Document understanding data.
----

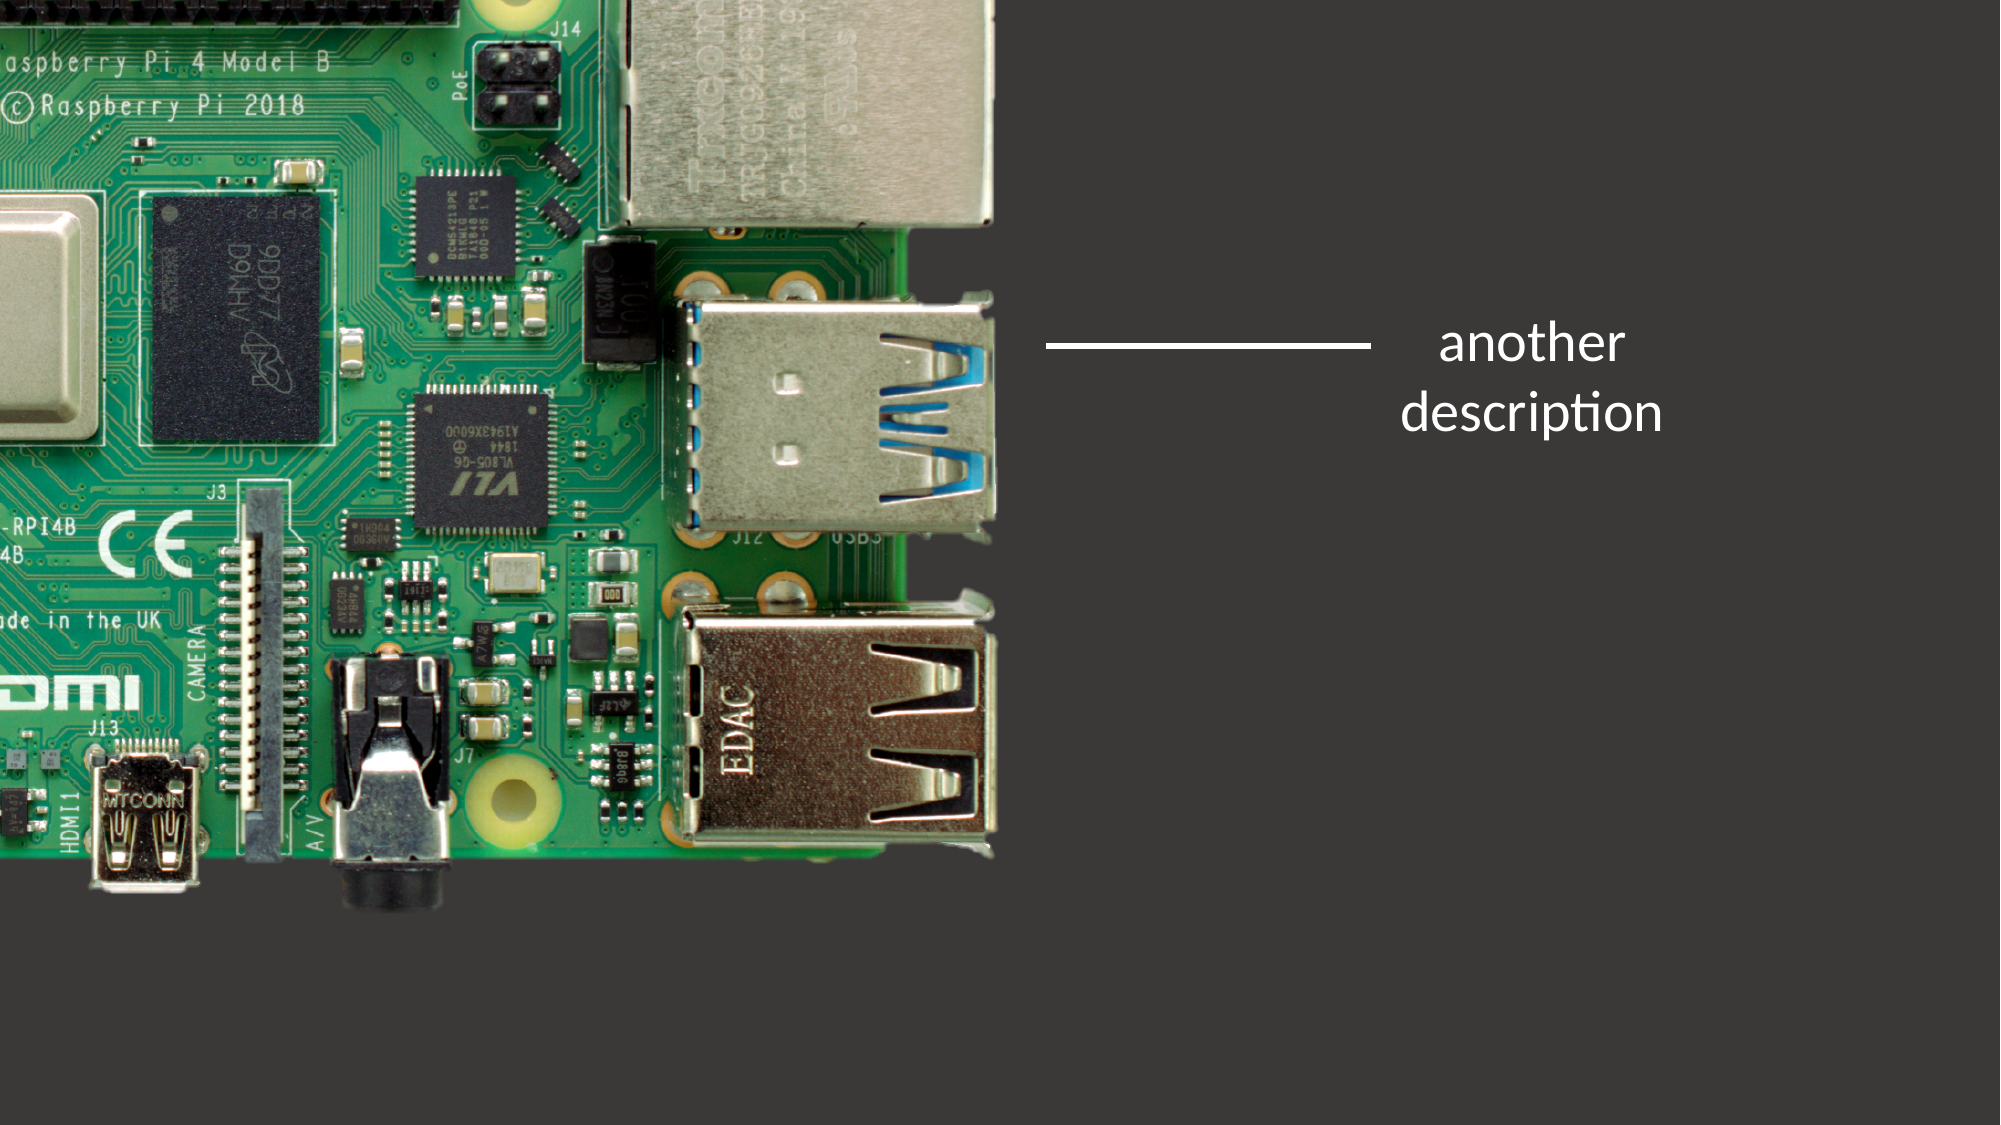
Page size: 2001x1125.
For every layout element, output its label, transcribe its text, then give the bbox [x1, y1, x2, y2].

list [0, 0, 1046, 977]
text_box another description [1371, 295, 1694, 451]
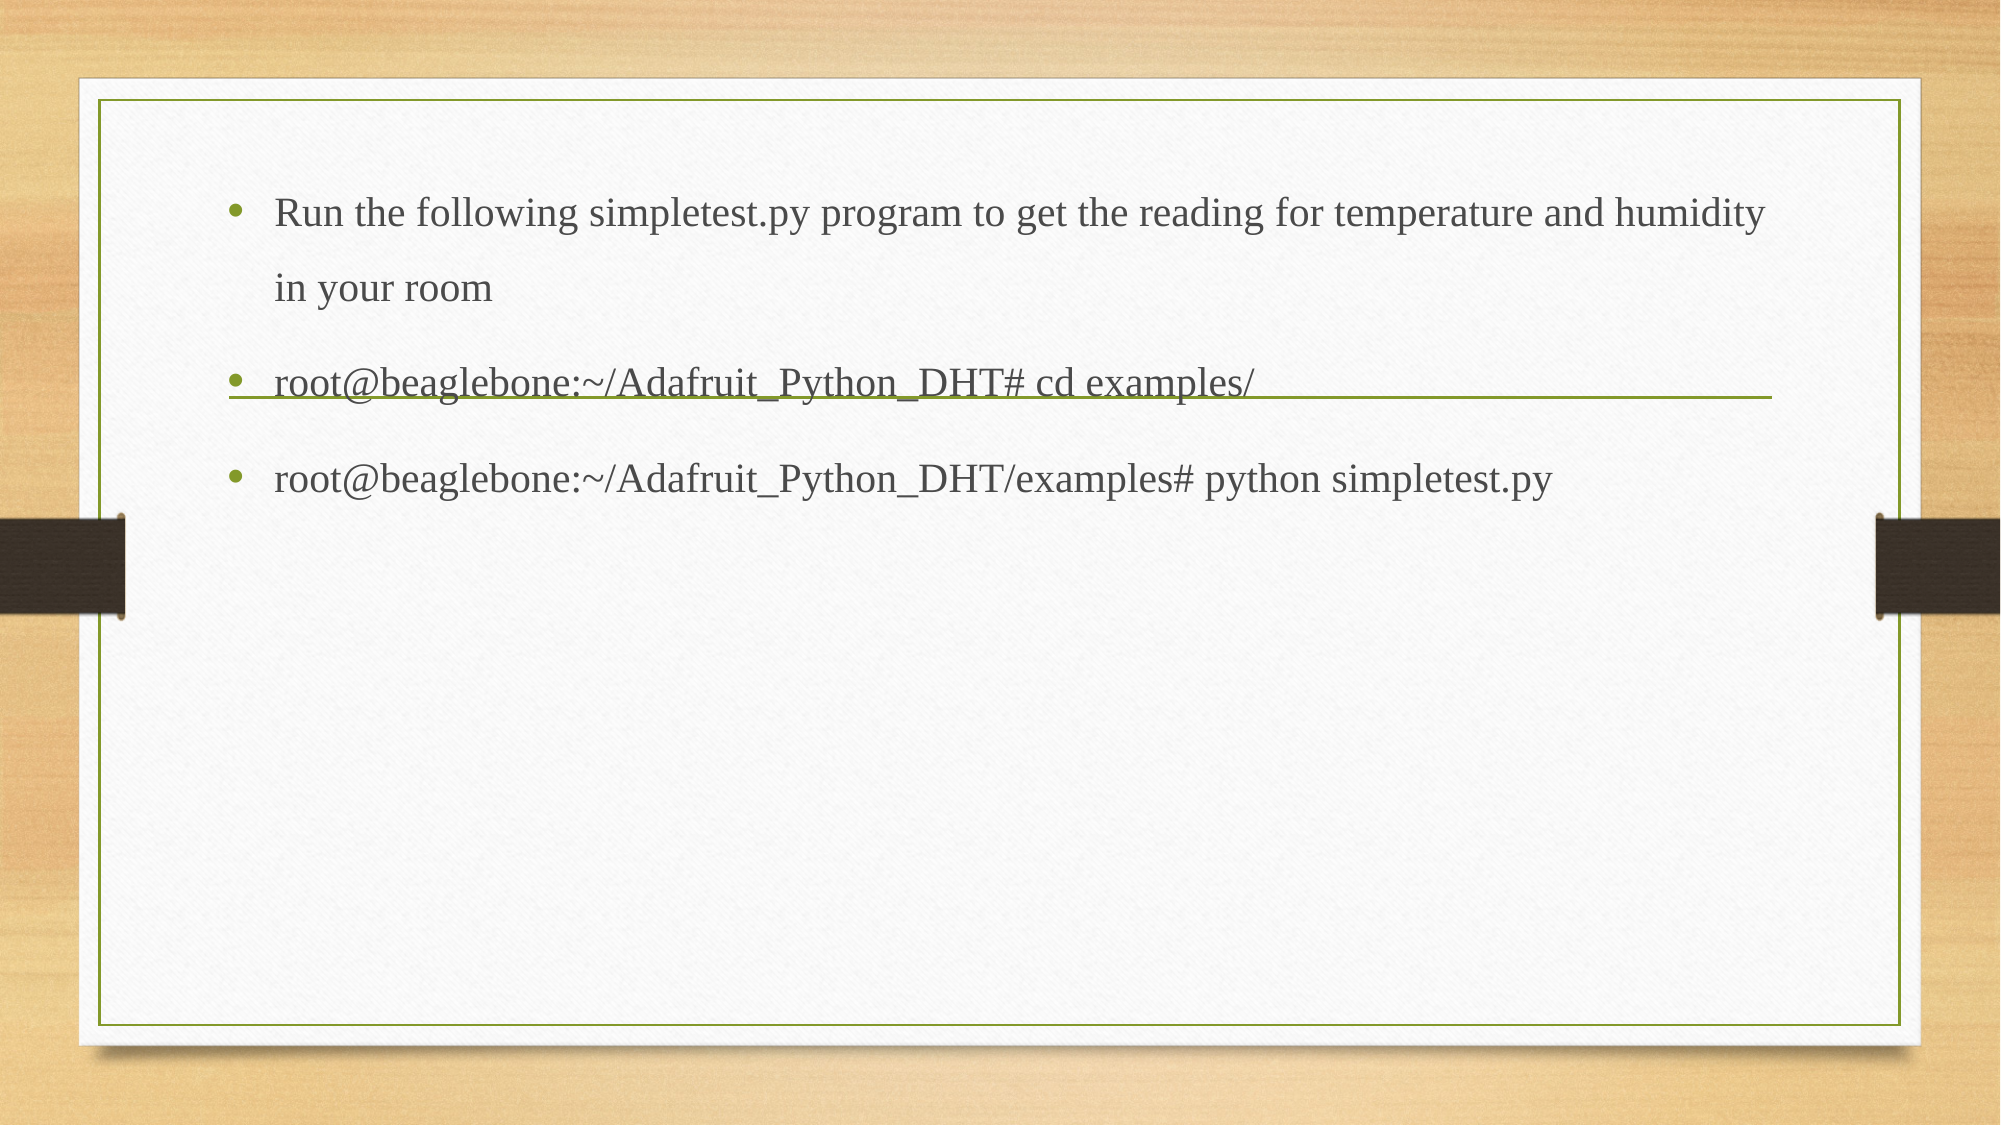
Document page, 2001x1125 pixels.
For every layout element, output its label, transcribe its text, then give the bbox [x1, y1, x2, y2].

picture [0, 0, 2001, 1125]
list Run the following simpletest.py program to get the reading for temperature and humidity in your room root@beaglebone:~/Adafruit_Python_DHT# cd examples/ root@beaglebone:~/Adafruit_Python_DHT/examples# python simpletest.py [212, 151, 1788, 964]
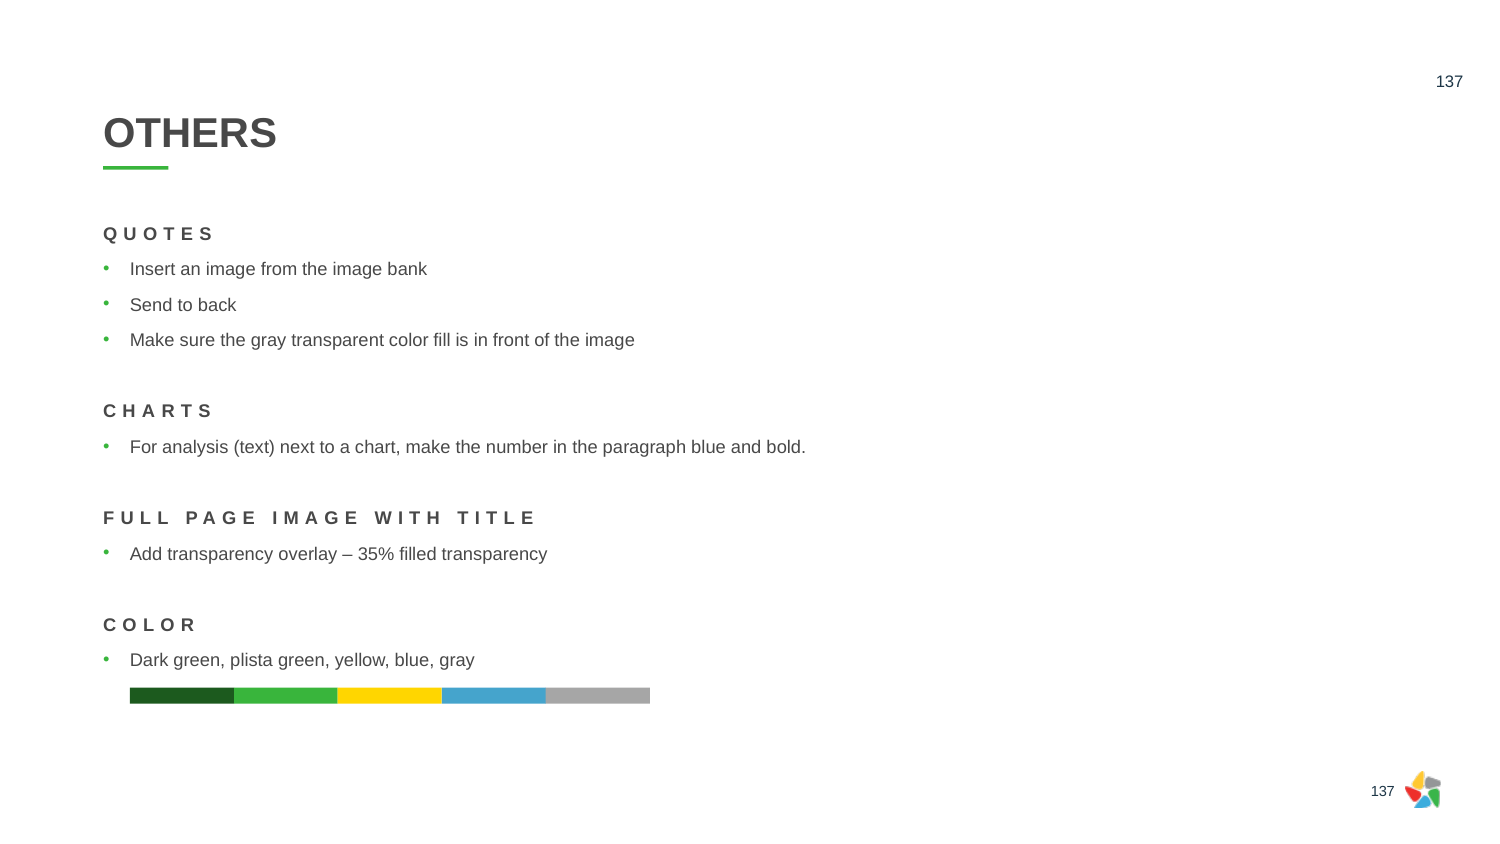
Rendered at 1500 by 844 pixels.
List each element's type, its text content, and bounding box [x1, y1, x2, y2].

title OTHERS [103, 103, 1397, 158]
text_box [129, 687, 650, 704]
list QUOTES Insert an image from the image bank Send to back Make sure the gray transparent color fill is in front of the image CHARTS For analysis (text) next to a chart, make the number in the paragraph blue and bold. FULL PAGE IMAGE WITH TITLE Add transparency overlay – 35% filled transparency COLOR Dark green, plista green, yellow, blue, gray [103, 221, 1397, 674]
slide_number 137 [1435, 71, 1500, 96]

----

Make an exact copy of the data above, pictures excluded.

SOLUTION TO THIS EXERCISE.
Page size: 2001x1125.
For every layout element, output its label, transcribe its text, then give the bbox [x1, y1, x2, y2].

list [0, 0, 1046, 977]
text_box another description [1371, 295, 1694, 451]
Document page, 2001x1125 pixels.
For every layout element, output its label, transcribe its text, then give the bbox [x1, y1, x2, y2].

picture [0, 0, 2001, 1125]
list Run the following simpletest.py program to get the reading for temperature and humidity in your room root@beaglebone:~/Adafruit_Python_DHT# cd examples/ root@beaglebone:~/Adafruit_Python_DHT/examples# python simpletest.py [212, 151, 1788, 964]
Rendered at 1500 by 844 pixels.
List each element's type, its text content, and bounding box [x1, y1, x2, y2].

title OTHERS [103, 103, 1397, 158]
text_box [129, 687, 650, 704]
list QUOTES Insert an image from the image bank Send to back Make sure the gray transparent color fill is in front of the image CHARTS For analysis (text) next to a chart, make the number in the paragraph blue and bold. FULL PAGE IMAGE WITH TITLE Add transparency overlay – 35% filled transparency COLOR Dark green, plista green, yellow, blue, gray [103, 221, 1397, 674]
slide_number 137 [1435, 71, 1500, 96]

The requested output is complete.